- Prompt -
Print each record that follows exactly, leaving the pictures behind.
- - - - - - -
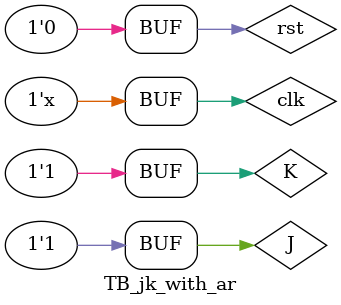
<source format=v>
module TB_jk_with_ar();
    reg clk;
    reg J;
    reg K;
    reg rst;
    wire Q;
    wire Qb;

    jk_with_ar uut (.clk(clk), .J(J), .K(K), .Q(Q), .Qb(Qb), .rst(rst));

    initial begin
        clk = 1'b0;
        rst = 1'b1;
        J = 1'b0;
        K = 1'b0;

        #10 rst = 1'b0;
        #10 J = 1'b1; K = 1'b0;
        #10 J = 1'b0; K = 1'b1;
        #10 J = 1'b1; K = 1'b1;
        #10 J = 1'b0; K = 1'b0;
        #10 J = 1'b1; K = 1'b0;
        #10 J = 1'b1; K = 1'b1;
        #10 J = 1'b0; K = 1'b1;
        #10 rst = 1'b1;
        #10 rst = 1'b0; J = 1'b1; K = 1'b1;
    end

    always #5 clk = ~clk;
endmodule


</source>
- - - - - - -
- Problem solution -
<source format=v>
module TB_jk_with_ar();
    reg clk;
    reg J;
    reg K;
    reg rst;
    wire Q;
    wire Qb;

    jk_with_ar uut (.clk(clk), .J(J), .K(K), .Q(Q), .Qb(Qb), .rst(rst));

    initial begin
        clk = 1'b0;
        rst = 1'b1;
        J = 1'b0;
        K = 1'b0;

        #10 rst = 1'b0;
        #10 J = 1'b1; K = 1'b0;
        #10 J = 1'b0; K = 1'b1;
        #10 J = 1'b1; K = 1'b1;
        #10 J = 1'b0; K = 1'b0;
        #10 J = 1'b1; K = 1'b0;
        #10 J = 1'b1; K = 1'b1;
        #10 J = 1'b0; K = 1'b1;
        #10 rst = 1'b1;
        #10 rst = 1'b0; J = 1'b1; K = 1'b1;
    end

    always #5 clk = ~clk;
endmodule


</source>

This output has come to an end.